East China's Shanghai Port, one of the world's largest harbors, concluded last month with a container throughput of over 4.31 million twenty-foot equivalent units (TEUs), hitting a record high for a single month and breaking the single day-night container throughput record with 158,858 TEUs on August 19, according to Shanghai International Port (Group) Co., Ltd. (SIPG).
It also remained the world's busiest container port in 2020 for an 11th consecutive year with a new record of 43.5 million TEUs.
Part of this is thanks to the Yangshan Deep Water Port.
Located in Hangzhou Bay, it has the world's largest automated container terminal, which started operation in December 2017.
With an area of 2.23 million square meters and a shoreline of 2,350 meters, it can handle 4 million TEUs per year.
But busy as it is, there are hardly any workers to be seen there, thanks to a fully automatic management and control system developed by SIPG, which helps realize a whole-process intelligent operation, including container loading and unloading, horizontal transportation and yard loading and unloading.
Connected with the major data and information platforms of Shanghai Port, the system organizes on-site production efficiently through a scheduling module and collaborative process control system. Terminal operators who used to work on site now work inside the control room, where they can do all their work in front of a computer screen.
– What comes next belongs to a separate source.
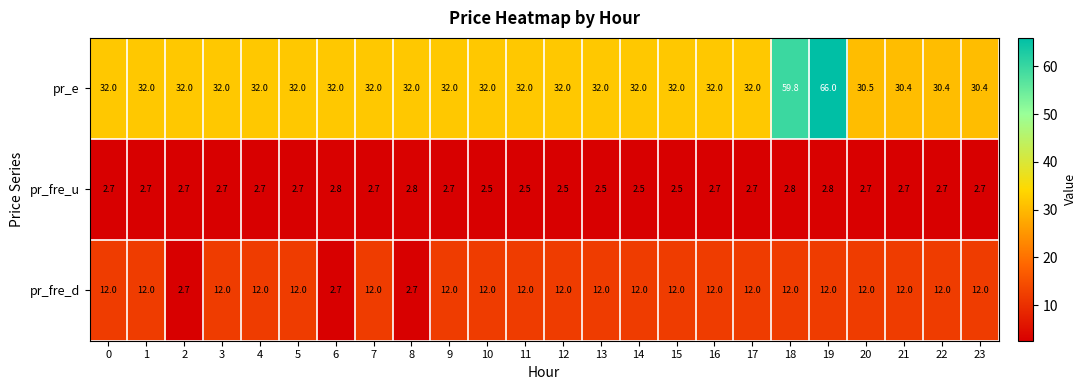

What is the minimum value shown in the chart?

2.5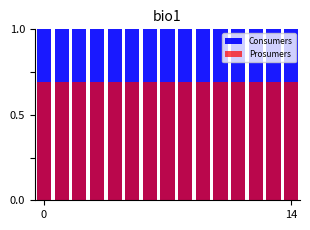

What is the highest value of the Prosumers series?

0.7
Self-developed software makes container shifting faster, easier
Shanghai was ranked in July among the world's top three shipping hubs for 2021, alongside Singapore and London, according to the Xinhua-Baltic International Shipping Center Development Index Report.
And it has vowed to build a world-class international shipping center by 2025 – efficient, fully functional, open, integrated, green, intelligent and capable of providing strong support – according to its 14th Five-Year Plan (2021-2025).
The automated container terminal is part of this.
It harbors seven berths and can dock container ships as large as 200,000 tonnes.
"We promise our customers that we can complete the loading and unloading of 5000 TEUs within 16 to 24 hours," Huang Xiusong, director of the technology center at SIPG, was quoted by Xinhua as saying.
Properly arranging the transporting process requires taking every detail into consideration, such as which area a ship should dock, how much machinery is needed to unload the cargo and where it should start unloading, from the sides or the middle, Huang added.
The intelligent system, developed by the team itself, has now replaced manual labor in repetitive operations.